**EXERCISE GOAL:** Please transcribe the data that follows exactly as given, leaving out every picture.

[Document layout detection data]
..........

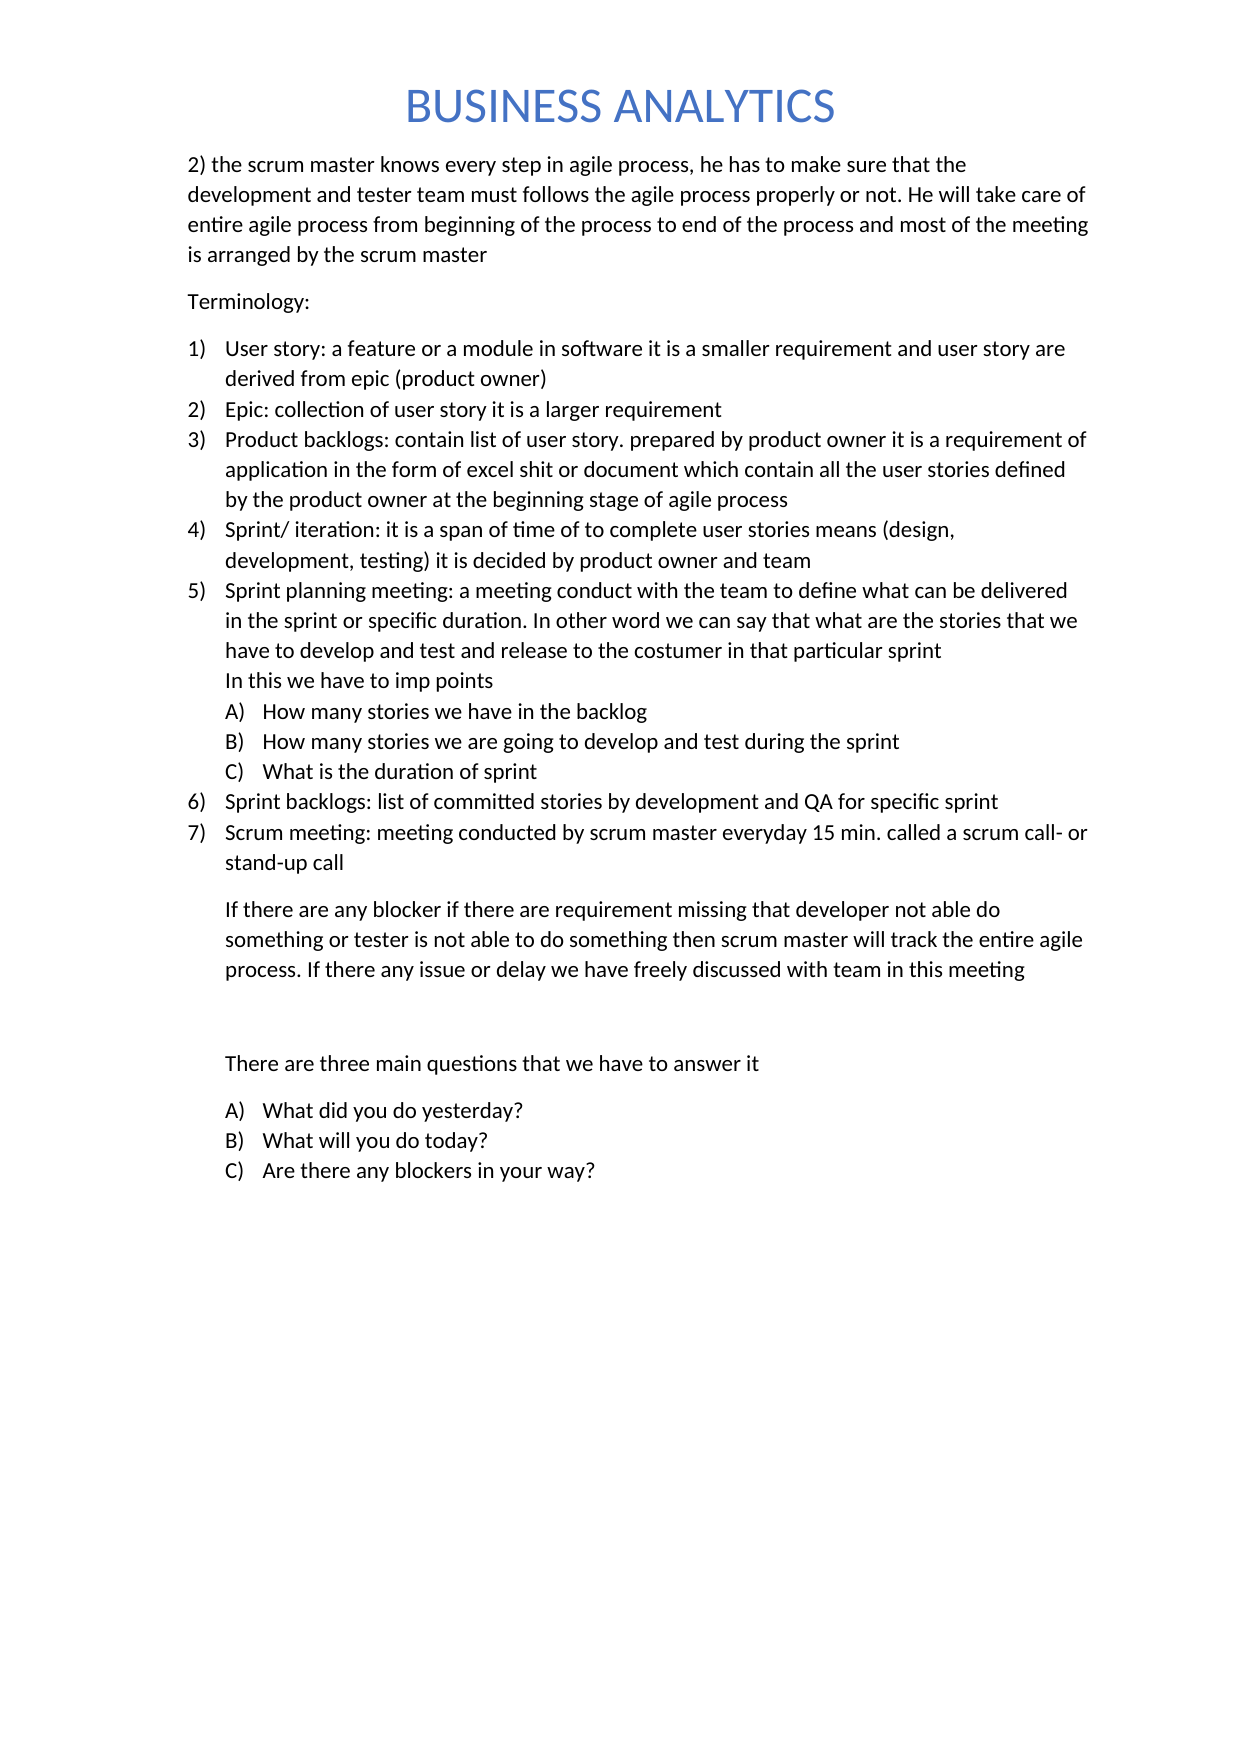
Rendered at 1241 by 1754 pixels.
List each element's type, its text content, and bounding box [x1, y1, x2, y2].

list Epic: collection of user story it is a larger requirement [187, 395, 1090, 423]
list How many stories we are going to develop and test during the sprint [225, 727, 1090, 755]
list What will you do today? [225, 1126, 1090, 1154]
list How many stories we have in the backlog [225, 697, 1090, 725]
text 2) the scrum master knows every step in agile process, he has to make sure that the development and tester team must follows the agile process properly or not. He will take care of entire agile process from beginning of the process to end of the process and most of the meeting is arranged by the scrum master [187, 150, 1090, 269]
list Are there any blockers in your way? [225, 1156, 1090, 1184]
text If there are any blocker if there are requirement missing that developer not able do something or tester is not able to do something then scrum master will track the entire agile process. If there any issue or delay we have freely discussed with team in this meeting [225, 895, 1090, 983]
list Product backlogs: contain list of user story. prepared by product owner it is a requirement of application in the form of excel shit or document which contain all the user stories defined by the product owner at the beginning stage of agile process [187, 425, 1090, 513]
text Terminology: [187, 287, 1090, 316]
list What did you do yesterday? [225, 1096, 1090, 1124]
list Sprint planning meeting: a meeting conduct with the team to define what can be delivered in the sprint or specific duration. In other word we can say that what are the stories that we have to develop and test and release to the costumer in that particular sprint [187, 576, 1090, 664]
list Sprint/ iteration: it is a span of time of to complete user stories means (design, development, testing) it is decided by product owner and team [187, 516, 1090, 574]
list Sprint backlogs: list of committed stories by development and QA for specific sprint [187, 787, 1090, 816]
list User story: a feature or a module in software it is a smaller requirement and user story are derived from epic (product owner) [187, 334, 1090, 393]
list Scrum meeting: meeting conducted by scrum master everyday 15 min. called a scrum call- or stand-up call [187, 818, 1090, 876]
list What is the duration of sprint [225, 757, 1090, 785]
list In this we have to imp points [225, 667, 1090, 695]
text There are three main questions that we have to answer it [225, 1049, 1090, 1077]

..........

**ANSWER BOX:**
Rendered at 1241 by 1754 pixels.
List each element's type, its text content, and bounding box [x1, y1, x2, y2].

list Epic: collection of user story it is a larger requirement [187, 395, 1090, 423]
list How many stories we are going to develop and test during the sprint [225, 727, 1090, 755]
list What will you do today? [225, 1126, 1090, 1154]
list How many stories we have in the backlog [225, 697, 1090, 725]
text 2) the scrum master knows every step in agile process, he has to make sure that the development and tester team must follows the agile process properly or not. He will take care of entire agile process from beginning of the process to end of the process and most of the meeting is arranged by the scrum master [187, 150, 1090, 269]
list Are there any blockers in your way? [225, 1156, 1090, 1184]
text If there are any blocker if there are requirement missing that developer not able do something or tester is not able to do something then scrum master will track the entire agile process. If there any issue or delay we have freely discussed with team in this meeting [225, 895, 1090, 983]
list Product backlogs: contain list of user story. prepared by product owner it is a requirement of application in the form of excel shit or document which contain all the user stories defined by the product owner at the beginning stage of agile process [187, 425, 1090, 513]
text Terminology: [187, 287, 1090, 316]
list What did you do yesterday? [225, 1096, 1090, 1124]
list Sprint planning meeting: a meeting conduct with the team to define what can be delivered in the sprint or specific duration. In other word we can say that what are the stories that we have to develop and test and release to the costumer in that particular sprint [187, 576, 1090, 664]
list Sprint/ iteration: it is a span of time of to complete user stories means (design, development, testing) it is decided by product owner and team [187, 516, 1090, 574]
list Sprint backlogs: list of committed stories by development and QA for specific sprint [187, 787, 1090, 816]
list User story: a feature or a module in software it is a smaller requirement and user story are derived from epic (product owner) [187, 334, 1090, 393]
list Scrum meeting: meeting conducted by scrum master everyday 15 min. called a scrum call- or stand-up call [187, 818, 1090, 876]
list What is the duration of sprint [225, 757, 1090, 785]
list In this we have to imp points [225, 667, 1090, 695]
text There are three main questions that we have to answer it [225, 1049, 1090, 1077]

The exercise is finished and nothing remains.